Bei vielen US-Amerikanern ist nicht nur deshalb der Unmut über die Regierung groß. Doch der »Widerstand«, wie sich die Opposition seit der Wahl Trumps vor knapp zwei Jahren in halbironischer Anlehnung an die populären Star-Wars-Filme nennt, könnte dennoch bei den US-amerikanischen Kongresswahlen scheitern. Die Republikaner profitieren von strukturellen Bedingungen im politischen System der USA. Die könnten dafür sorgen, dass die Demokraten am 6. November landesweit zwar vier oder fünf Prozentpunkte mehr Stimmen holen als die Republikaner, aber dennoch nicht die Mehrheit im Repräsentantenhaus zurückerobern. Wenn die Republikaner die Mehrheit im Repräsentantenhaus oder im Senat verlieren, könnte das die Präsidentschaft von Trump deutlich erschweren .
23 Sitze müssen die Demokraten im Repräsentantenhaus dazugewinnen, um die untere Kammer unter ihre Kontrolle zu bringen. Eigentlich gibt es dafür dieses Jahr gute Voraussetzungen. Seit dem Zweiten Weltkrieg hat die Partei des jeweils regierenden Präsidenten bei den Midterm-Wahlen im Durchschnitt 28 Sitze verloren. Die Republikaner profitieren dieses Jahr zudem weniger vom Bonus des Amtsinhabers, weil eine Rekordzahl von 37 Abgeordneten – unter anderem, weil die »Tea Party«-Bewegung in der Krise ist – ihren Rückzug aus der Politik angekündigt und so offene Sitze hinterlassen hat.
Auch die hohe Zahl demokratischer Kandidaten zeigt: Mit Verve rennt die Partei dieses Jahr gegen die Trump-Regierung an.

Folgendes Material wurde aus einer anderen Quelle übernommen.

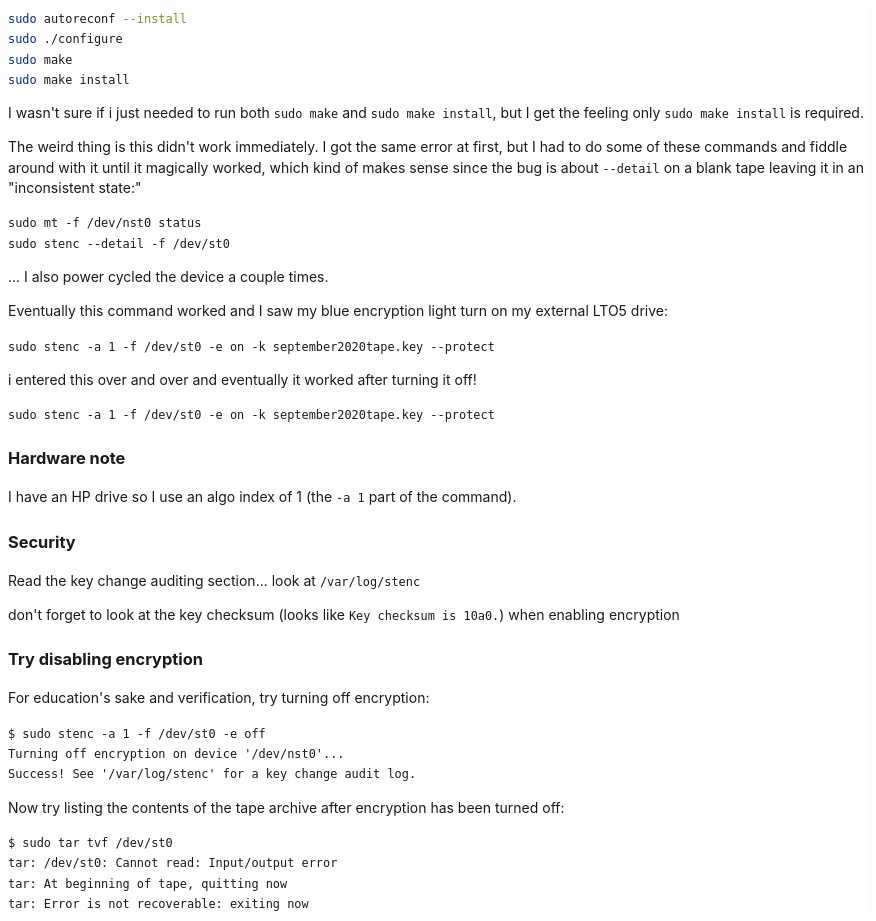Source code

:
 ```bash
sudo autoreconf --install
sudo ./configure
sudo make
sudo make install
```

I wasn't sure if i just needed to run both `sudo make` and `sudo make install`,
but I get the feeling only `sudo make install` is required.

The weird thing is this didn't work immediately. I got the same error at first,
but I had to do some of these commands and fiddle around with it until it
magically worked, which kind of makes sense since the bug is about `--detail`
on a blank tape leaving it in an "inconsistent state:"

```
sudo mt -f /dev/nst0 status
sudo stenc --detail -f /dev/st0
```

... I also power cycled the device a couple times.

Eventually this command worked and I saw my blue encryption light turn on my external LTO5 drive:

```
sudo stenc -a 1 -f /dev/st0 -e on -k september2020tape.key --protect
```

i entered this over and over and eventually it worked after turning it off!

```
sudo stenc -a 1 -f /dev/st0 -e on -k september2020tape.key --protect
```

### Hardware note

I have an HP drive so I use an algo index of 1 (the `-a 1` part of the command).

### Security

Read the key change auditing section... look at `/var/log/stenc`

don't forget to look at the key checksum (looks like `Key checksum is 10a0.`) when enabling encryption

### Try disabling encryption

For education's sake and verification, try turning off encryption:

```
$ sudo stenc -a 1 -f /dev/st0 -e off
Turning off encryption on device '/dev/nst0'...
Success! See '/var/log/stenc' for a key change audit log.
```

Now try listing the contents of the tape archive after encryption has been turned off:

```
$ sudo tar tvf /dev/st0
tar: /dev/st0: Cannot read: Input/output error
tar: At beginning of tape, quitting now
tar: Error is not recoverable: exiting now
```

Sie hat so viele Kandidaten rekrutiert wie noch nie. 1 706 Politikerinnen und Politiker traten bei den Vorwahlen an. Der bisherige Kandidatenrekord wurde 2010 von den Republikanern mit 1 688 Vorwahlteilnehmern aufgestellt. Viele Frauen, die landesweit am Tag von Donald Trumps Amtseinführung mit dem »Women’s March« auf die Straße gingen, kandidieren bei den Demokraten. Sie brachen den bisherigen Rekord weiblicher Beteiligung aus dem »Jahr der Frau« 1992. 356 Frauen traten bei den Vorwahlen der Demokraten an, 183 von ihnen setzten sich durch und stehen nun am 6. November zur Wahl.

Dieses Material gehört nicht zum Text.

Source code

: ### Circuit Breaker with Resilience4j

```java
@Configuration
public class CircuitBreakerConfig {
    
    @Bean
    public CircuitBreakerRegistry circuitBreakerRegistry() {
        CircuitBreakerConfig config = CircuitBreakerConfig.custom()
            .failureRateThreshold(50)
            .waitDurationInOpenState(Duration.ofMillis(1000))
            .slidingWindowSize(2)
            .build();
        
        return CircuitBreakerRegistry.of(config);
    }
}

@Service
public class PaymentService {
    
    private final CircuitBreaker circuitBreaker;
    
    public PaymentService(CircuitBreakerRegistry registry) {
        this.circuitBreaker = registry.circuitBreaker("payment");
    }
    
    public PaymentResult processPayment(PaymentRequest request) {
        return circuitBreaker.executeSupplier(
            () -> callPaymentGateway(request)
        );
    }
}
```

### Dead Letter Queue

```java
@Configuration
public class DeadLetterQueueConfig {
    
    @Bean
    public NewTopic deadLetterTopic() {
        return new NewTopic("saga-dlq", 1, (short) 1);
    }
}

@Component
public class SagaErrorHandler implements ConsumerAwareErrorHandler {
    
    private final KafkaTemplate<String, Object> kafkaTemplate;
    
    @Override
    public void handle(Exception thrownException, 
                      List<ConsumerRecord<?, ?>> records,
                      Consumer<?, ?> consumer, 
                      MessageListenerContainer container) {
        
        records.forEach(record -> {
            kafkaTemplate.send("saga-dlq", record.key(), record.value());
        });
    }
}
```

Zum ersten Mal könnte es bei den diesjährigen Midterm-Wahlen mehr als fünf Milliarden Dollar an Parteispenden geben. Laut einer Analyse der New York Times liegen die Demokraten vor den Republikanern im Spendensammeln mit insgesamt 1,3 zu 1,2 Milliarden Dollar. Zu dieser Summe gehören Spenden an Kandidaten, Parteikomitees und political action committees – private Gruppen, die bestimmte Themen oder Arten von Kandidaten unterstützen. Vor allem in umkämpften Bezirken übertrumpften die Kandidaten der Demokraten ihre republikanischen Gegner. Die nationalen Parteikomitees der Republikaner gleichen dies durch Großspenden der Industrie aus. Anonyme Großspenden hat die New York Times nicht einberechnet.

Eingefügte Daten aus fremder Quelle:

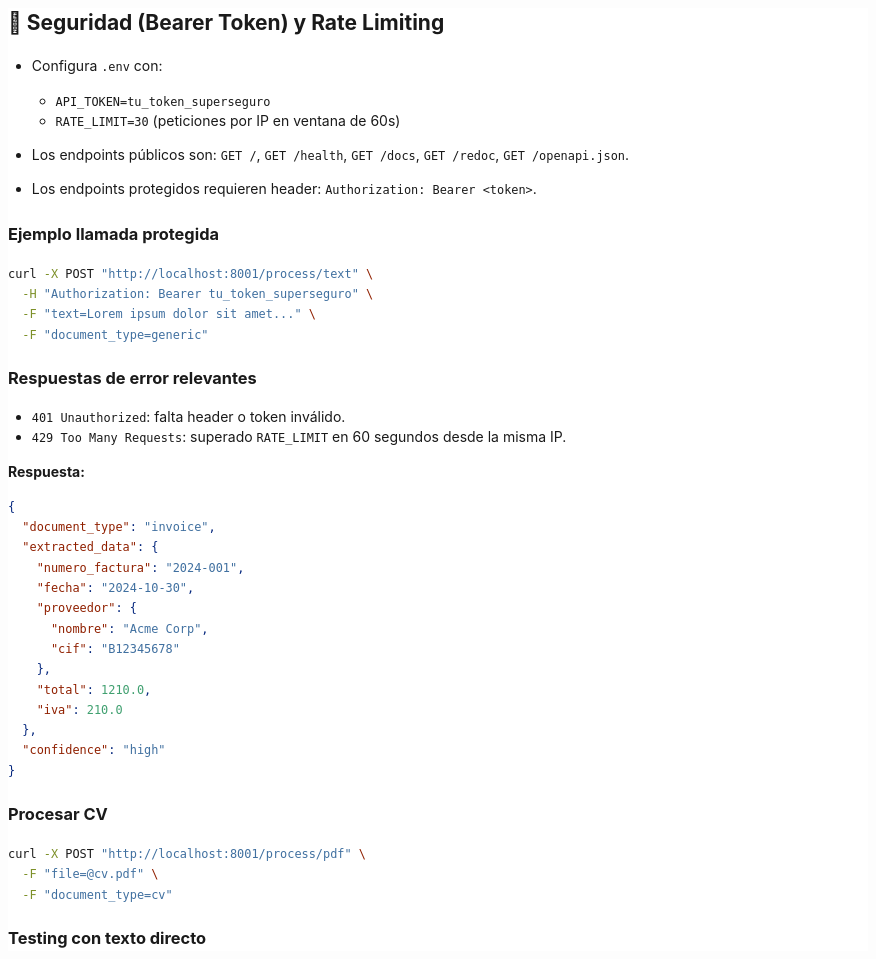 ## 🔐 Seguridad (Bearer Token) y Rate Limiting

- Configura `.env` con:

  - `API_TOKEN=tu_token_superseguro`
  - `RATE_LIMIT=30` (peticiones por IP en ventana de 60s)

- Los endpoints públicos son: `GET /`, `GET /health`, `GET /docs`, `GET /redoc`, `GET /openapi.json`.
- Los endpoints protegidos requieren header: `Authorization: Bearer <token>`.

### Ejemplo llamada protegida

```bash
curl -X POST "http://localhost:8001/process/text" \
  -H "Authorization: Bearer tu_token_superseguro" \
  -F "text=Lorem ipsum dolor sit amet..." \
  -F "document_type=generic"
```

### Respuestas de error relevantes

- `401 Unauthorized`: falta header o token inválido.
- `429 Too Many Requests`: superado `RATE_LIMIT` en 60 segundos desde la misma IP.

**Respuesta:**

```json
{
  "document_type": "invoice",
  "extracted_data": {
    "numero_factura": "2024-001",
    "fecha": "2024-10-30",
    "proveedor": {
      "nombre": "Acme Corp",
      "cif": "B12345678"
    },
    "total": 1210.0,
    "iva": 210.0
  },
  "confidence": "high"
}
```

### Procesar CV

```bash
curl -X POST "http://localhost:8001/process/pdf" \
  -F "file=@cv.pdf" \
  -F "document_type=cv"
```

### Testing con texto directo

Ein Wahlerfolg der Demokraten ist dennoch unsicher. Der Datenjournalist Nate Silver von der Nachrichtenwebsite Fivethirtyeight schätzt, dass die Demokraten landesweit mit mehr als sechs Prozentpunkten Vorsprung gewinnen müssten, um die Mehrheit der Mandate im Repräsentantenhaus zu erhalten. Wollten sie die Mehrheit im Senat zurückgewinnen, müssten es sogar zwölf bis 13 Prozentpunkte sein.